Di Maio added that the EU cannot forge a migrant policy without Italy.
“Italy is the country in Europe that has suffered from the migratory crisis of the last 10 years, in particular since some (countries) bombed Libya in 2011,” he said.
“And that is why we are continuing to say that there is no military solution to the Libyan crisis.
“We paid for faults that were not ours and today we sent a clear message to the EU.
“Without Italy, the EU cannot make it, and that’s why we expect our requests to be met”.
He said he had conveyed to Schinas and Johansson “a very simple concept: Italy is the country that has given the most in these years and it has been left on its won, so now it’s up to someone else.
“Also because our country is among the five that have welcomed the most migrants in the European Union, but asylum requests are higher elsewhere, for example in France, and that shows that many of the people who land on our coasts have no intention of staying, instead they want to go to northern Europe. That must lead, according to Di Maio, the EU to intervene with determination, meeting Italy’s requests to supersede the Dublin Regulation, and on voluntary repatriation.

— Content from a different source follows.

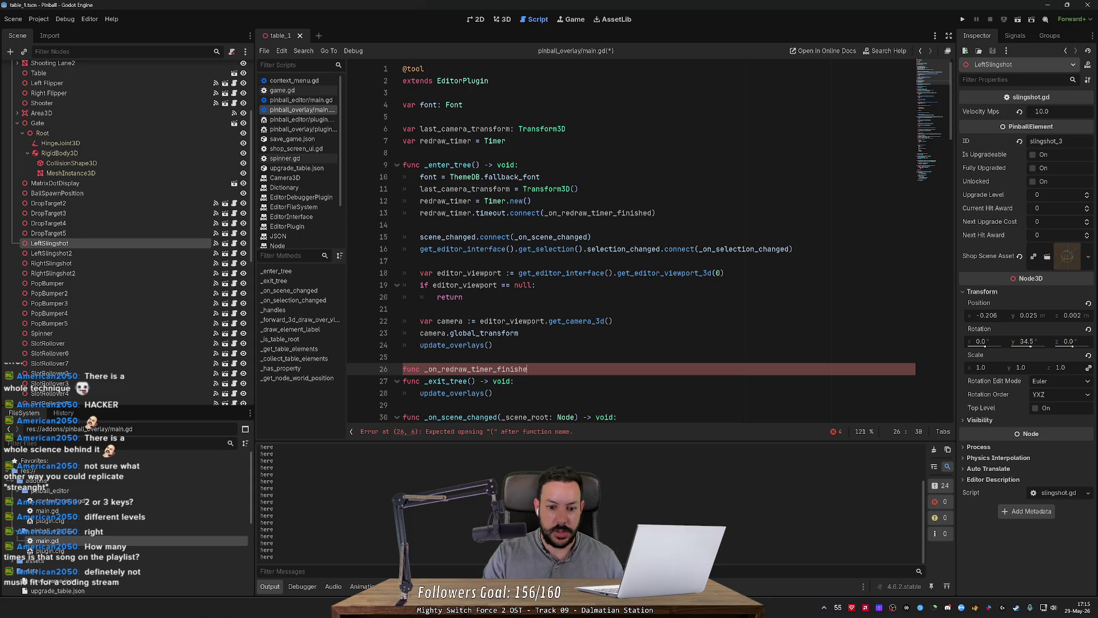
text(d() -> void:)
key(Return)
text(pass)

“The EU must above all deal with this resorting to Frontex and must do so drafting a list of safe countries to repatriate to, as we have already done in Italy, in order to speed up the operations.
“In this regard, we must also think of incentives at the EU level towards those African countries, and not only them, that show themselves willing to receive repatriations. Commercial incentives or on visa policy. “Finally, more money for immigration is needed in the EU budget, more resources to help origin countries. “We must prevent, anticipate events, and act on the reasons for migration.”